* _What is needed_
In the records below, find each line containing the word "right" and copy it.

* _Listed records_
* * * * * * * * *

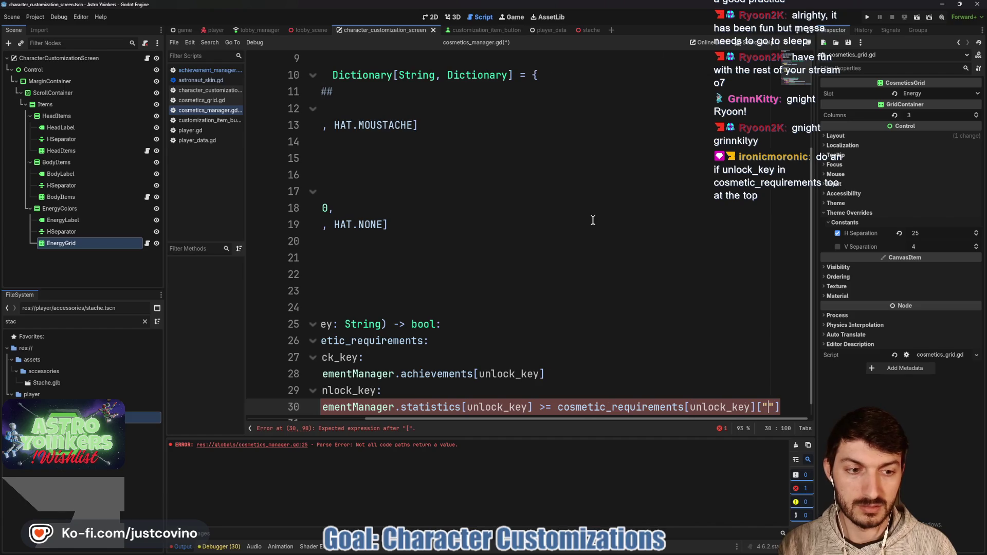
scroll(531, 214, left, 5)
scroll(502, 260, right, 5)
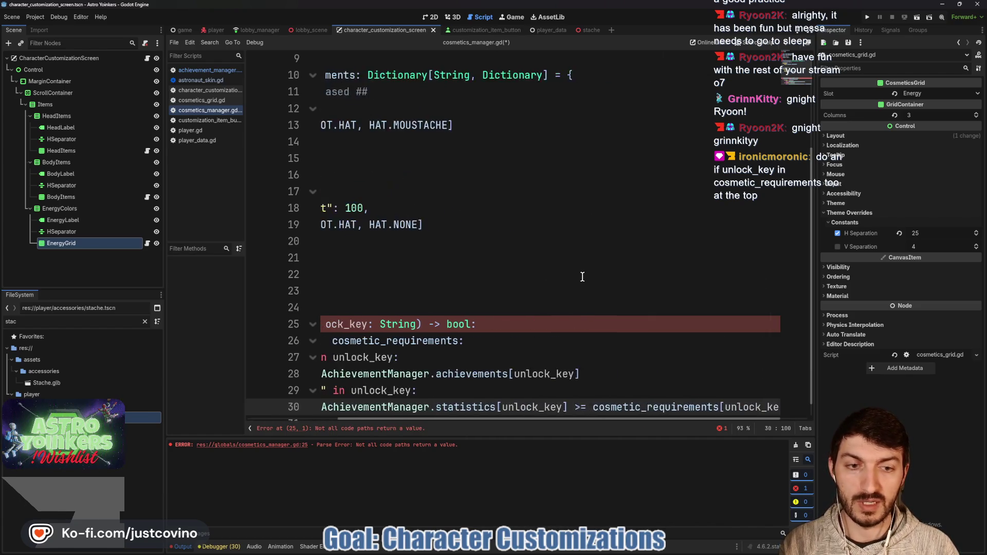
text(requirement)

* * * * * * * * *

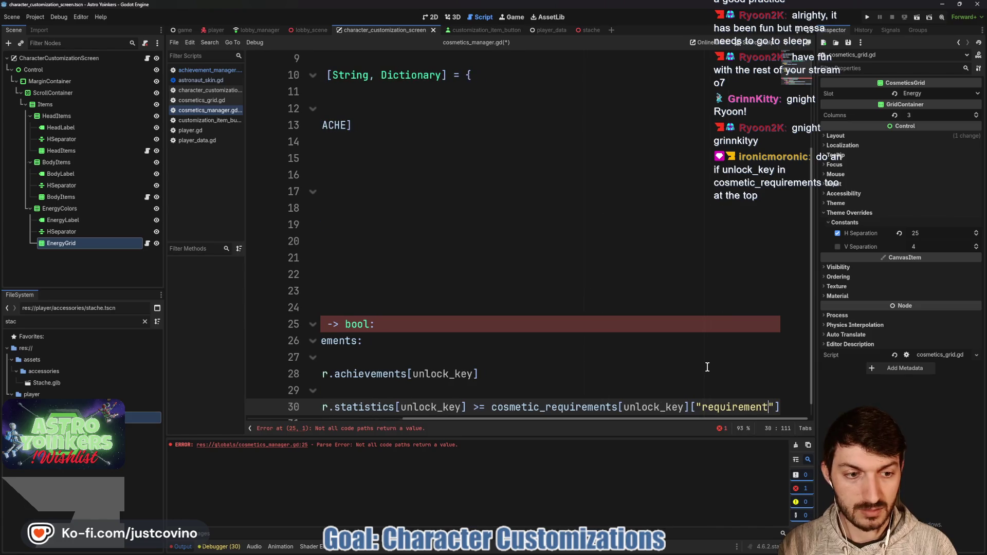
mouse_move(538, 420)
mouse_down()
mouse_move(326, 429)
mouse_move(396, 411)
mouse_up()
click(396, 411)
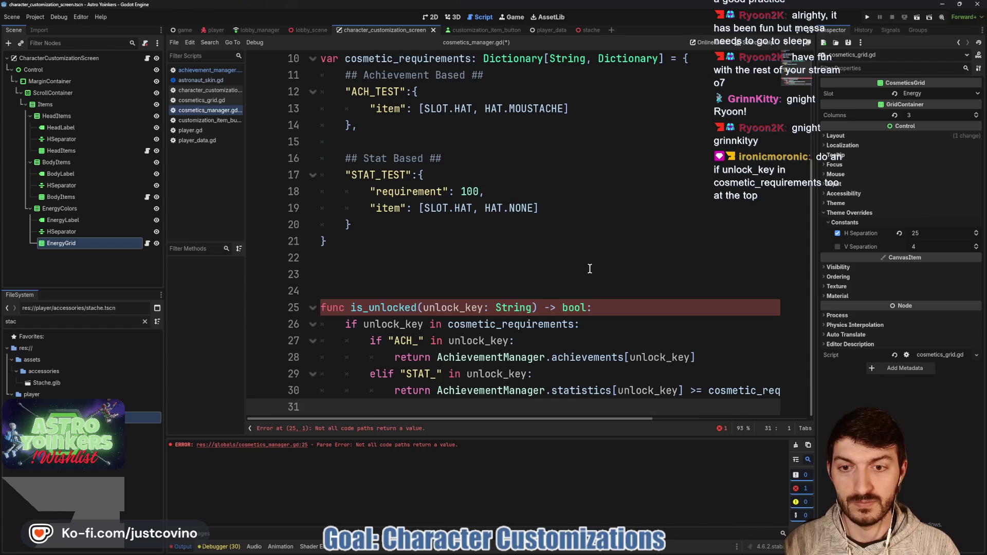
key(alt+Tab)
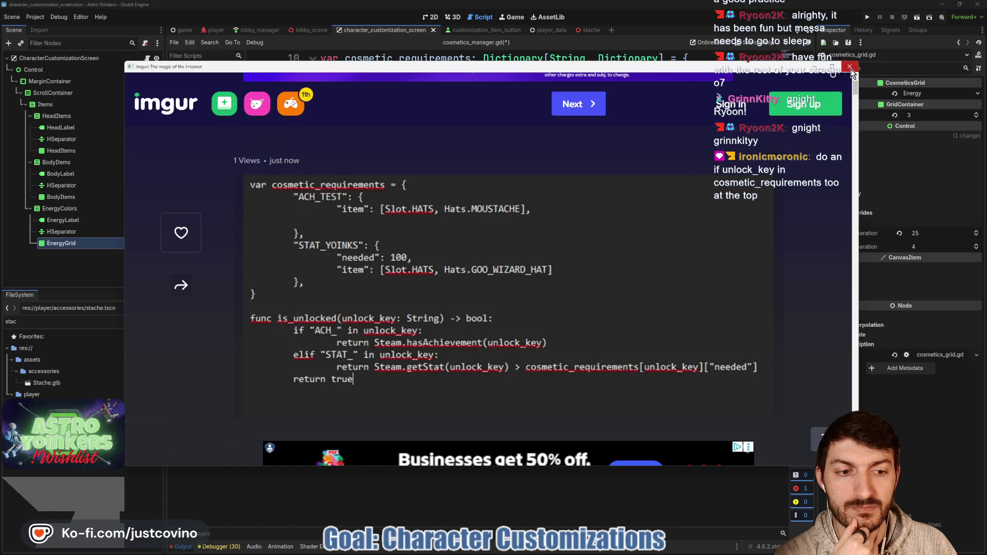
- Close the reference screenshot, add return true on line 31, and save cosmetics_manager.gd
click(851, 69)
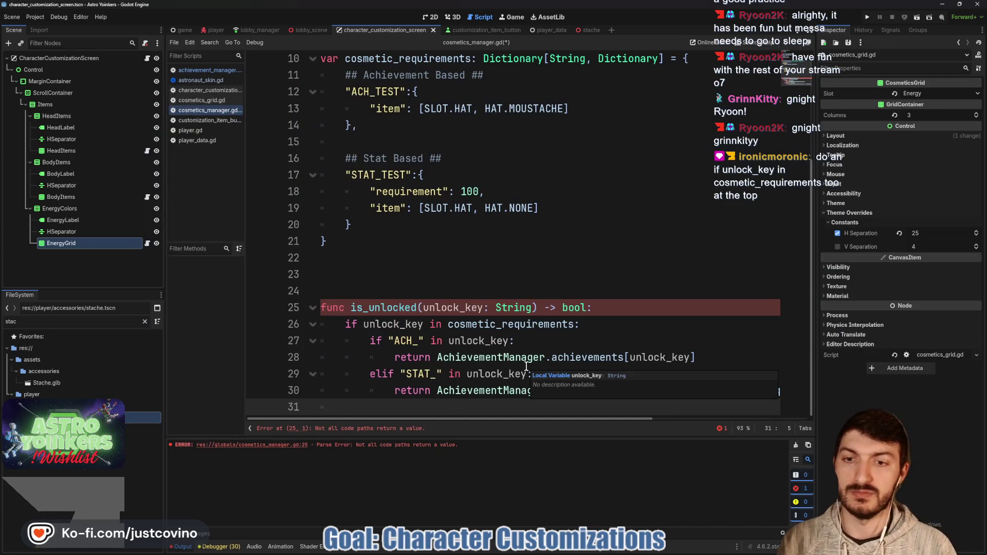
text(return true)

* * * * * * * * *

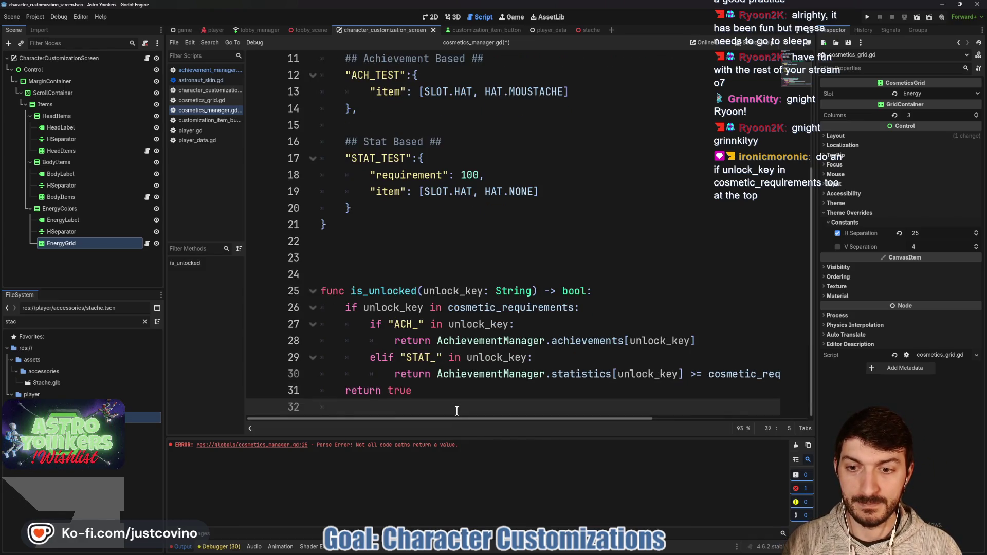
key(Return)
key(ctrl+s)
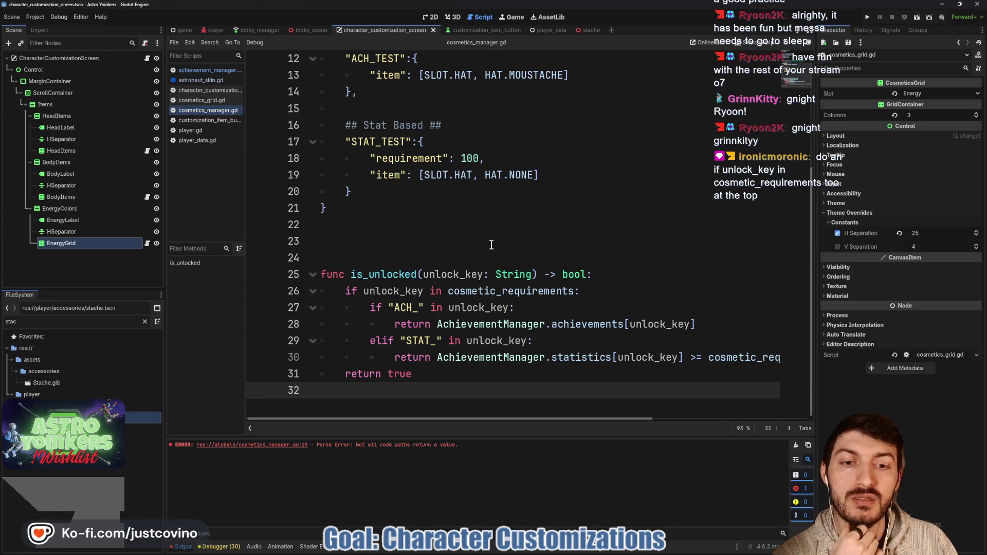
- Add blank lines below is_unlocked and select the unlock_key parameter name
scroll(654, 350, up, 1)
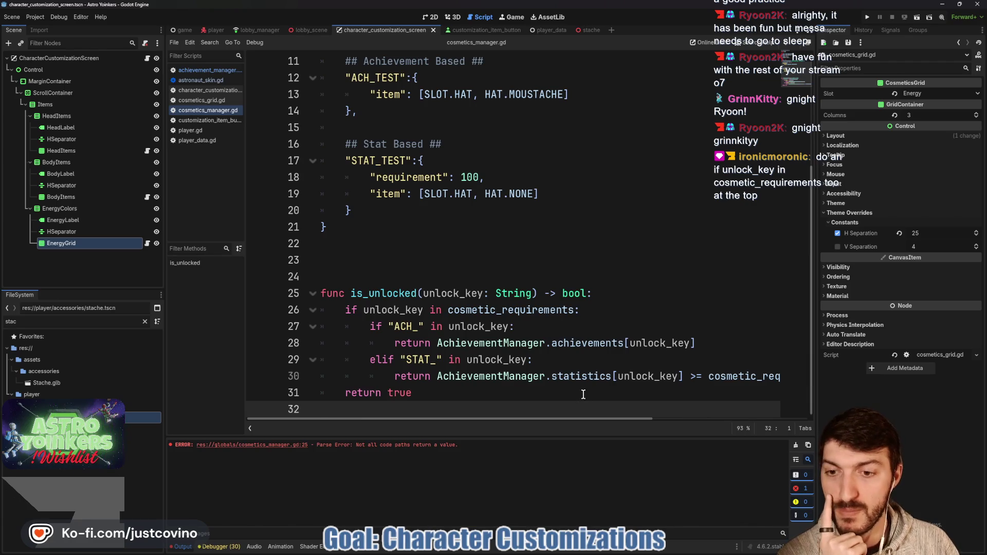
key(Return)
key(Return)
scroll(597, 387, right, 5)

* * * * * * * * *

* _Answer section_
scroll(502, 260, right, 5)
scroll(597, 387, right, 5)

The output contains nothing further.